Loss of a chance – where are we now?
- The concept of ‘loss of a chance’ is relevant to the assessment of damages when a negligent omission by a professional leads to the loss of a valuable business opportunity or the loss of a valuable claim.
- Understanding the loss of a chance principles is of critical importance to those instructed on professional negligence claims since the greater the number of ‘chances’ that are in play the greater the impact on the claimant’s damages.
- This article examines the approach the court will take when it assesses the counter factual of the likely chance of the occurrence of a hypothetical event, the event being conditional on the defendant having acted in a non-negligent way.
- Where a claimant’s loss depends on what they would have done absent negligence, then this must be proved by the claimant on the usual balance of probabilities. However, to the extent that the supposed beneficial outcome depends on that a third party would have done, the claimant need only show that they had a ‘real and substantial chance’ of achieving a better outcome than was in fact was achieved. A real and substantial chance can be as low as 10%.
- Two (relatively) recent cases shed some light on the application of the principles.
- In Bugsby Property LLC v LGIM Commercial Lending Ltd [2022] EWHC 2001 (Comm) the court awarded damages of £14,980 to a claimant who had lost the chance of acquiring an exhibition centre when a commercial lending group which it had approached for funding breached an agreement giving exclusivity to the claimant in relation to the possibly acquisition.
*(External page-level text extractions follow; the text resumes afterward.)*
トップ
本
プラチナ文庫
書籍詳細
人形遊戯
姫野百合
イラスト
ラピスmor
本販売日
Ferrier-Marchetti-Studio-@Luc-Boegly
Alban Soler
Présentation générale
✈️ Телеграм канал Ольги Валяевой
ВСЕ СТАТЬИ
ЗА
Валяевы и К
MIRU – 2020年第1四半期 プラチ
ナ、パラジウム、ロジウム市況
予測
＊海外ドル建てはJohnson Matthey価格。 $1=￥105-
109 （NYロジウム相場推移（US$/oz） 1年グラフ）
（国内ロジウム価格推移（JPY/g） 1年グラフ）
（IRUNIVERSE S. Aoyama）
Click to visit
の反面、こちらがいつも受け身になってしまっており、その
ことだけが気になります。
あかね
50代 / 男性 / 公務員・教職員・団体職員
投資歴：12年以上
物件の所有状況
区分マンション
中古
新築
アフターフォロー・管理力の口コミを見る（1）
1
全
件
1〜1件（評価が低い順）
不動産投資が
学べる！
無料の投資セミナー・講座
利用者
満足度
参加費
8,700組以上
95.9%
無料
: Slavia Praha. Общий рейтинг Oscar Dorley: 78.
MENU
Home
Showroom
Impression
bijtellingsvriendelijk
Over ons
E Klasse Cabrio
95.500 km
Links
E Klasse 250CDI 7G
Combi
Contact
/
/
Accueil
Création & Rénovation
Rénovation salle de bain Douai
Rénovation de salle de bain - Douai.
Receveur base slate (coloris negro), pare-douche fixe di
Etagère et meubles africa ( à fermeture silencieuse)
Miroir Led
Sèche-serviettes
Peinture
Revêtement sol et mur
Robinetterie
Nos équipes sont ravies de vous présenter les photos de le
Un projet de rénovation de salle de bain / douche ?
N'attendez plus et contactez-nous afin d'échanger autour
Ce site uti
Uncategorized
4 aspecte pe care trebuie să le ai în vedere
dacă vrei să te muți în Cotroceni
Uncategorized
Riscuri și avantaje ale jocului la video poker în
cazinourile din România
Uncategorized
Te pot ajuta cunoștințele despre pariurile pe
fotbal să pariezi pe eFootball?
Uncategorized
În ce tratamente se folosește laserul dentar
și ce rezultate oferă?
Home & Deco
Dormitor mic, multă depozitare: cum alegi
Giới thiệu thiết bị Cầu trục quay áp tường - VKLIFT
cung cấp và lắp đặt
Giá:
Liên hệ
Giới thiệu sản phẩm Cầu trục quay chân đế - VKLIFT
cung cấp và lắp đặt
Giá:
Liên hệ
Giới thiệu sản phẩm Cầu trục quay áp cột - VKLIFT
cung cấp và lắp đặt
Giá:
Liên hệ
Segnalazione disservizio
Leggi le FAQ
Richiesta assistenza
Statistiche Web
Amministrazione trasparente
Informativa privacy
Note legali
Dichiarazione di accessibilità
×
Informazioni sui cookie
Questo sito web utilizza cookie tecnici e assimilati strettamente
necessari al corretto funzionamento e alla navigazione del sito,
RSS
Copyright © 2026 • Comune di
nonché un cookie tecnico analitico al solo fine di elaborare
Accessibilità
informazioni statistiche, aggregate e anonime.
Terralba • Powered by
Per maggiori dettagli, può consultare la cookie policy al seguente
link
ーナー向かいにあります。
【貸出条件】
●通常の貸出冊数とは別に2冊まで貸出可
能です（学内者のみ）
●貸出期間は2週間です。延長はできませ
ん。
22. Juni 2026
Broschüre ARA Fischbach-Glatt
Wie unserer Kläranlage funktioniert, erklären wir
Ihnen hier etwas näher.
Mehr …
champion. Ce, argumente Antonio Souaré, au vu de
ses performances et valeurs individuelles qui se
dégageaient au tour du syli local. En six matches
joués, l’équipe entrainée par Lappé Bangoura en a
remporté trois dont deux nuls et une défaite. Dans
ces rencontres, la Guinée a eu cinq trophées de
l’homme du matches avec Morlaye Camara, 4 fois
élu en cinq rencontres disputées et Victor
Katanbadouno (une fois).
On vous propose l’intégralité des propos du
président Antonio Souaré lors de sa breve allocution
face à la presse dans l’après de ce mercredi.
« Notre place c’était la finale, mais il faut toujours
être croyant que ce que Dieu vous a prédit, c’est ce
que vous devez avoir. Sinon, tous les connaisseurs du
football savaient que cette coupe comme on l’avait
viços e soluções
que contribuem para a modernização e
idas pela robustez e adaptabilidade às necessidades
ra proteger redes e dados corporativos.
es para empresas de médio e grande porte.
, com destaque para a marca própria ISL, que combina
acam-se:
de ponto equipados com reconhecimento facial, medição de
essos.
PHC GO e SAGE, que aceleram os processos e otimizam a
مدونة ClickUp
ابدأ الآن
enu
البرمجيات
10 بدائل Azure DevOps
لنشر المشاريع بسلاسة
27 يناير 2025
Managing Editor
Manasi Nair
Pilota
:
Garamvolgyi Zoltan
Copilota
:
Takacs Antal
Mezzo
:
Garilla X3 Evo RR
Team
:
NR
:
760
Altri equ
- The court (Robin Knowles J) held that it was a near certainty (90%) that the seller would have been prepared to sell the exhibition centre to the claimant. It was also a near certainty that the claimant would have been able to finance its bid. However there was a competing purchaser Y in the running. The chance that the claimant would have run the race was 40%.
- To assess the loss of a chance the court quantified the value of the acquisition, debt arrangement and annual investment fees it had lost and multiplied that figure by 90% and then by 40% resulting in an overall result of 36% rounding to 35%. It can be seen therefore that the damages figure can come down quite drastically when there a number of multiplicands. If there are three multiplicands of 60% for example the result is only 21.6%.
- In Brearley v Higgs & Sons [2021] EWHC 2635 (Ch) a firm of solicitors had been negligent in failing to advise a senior executive that his pursuit of a business opportunity (a franchise) on his own account put him at risk of breaching his obligations in his contract of employment.
- However, that negligence had not caused the executive to lose the chance represented by the opportunity; even if he had been competently advised it was unlikely he would have acted differently, and therefore there was no real chance of that opportunity coming to fruition since his there was no substantial chance of his employer consenting to him taking the franchise.
- The timely warning to claimants in the Brearley case is that you can win on liability, but still lose on causation and damages if the ‘chance’ that you lost was not a substantial one.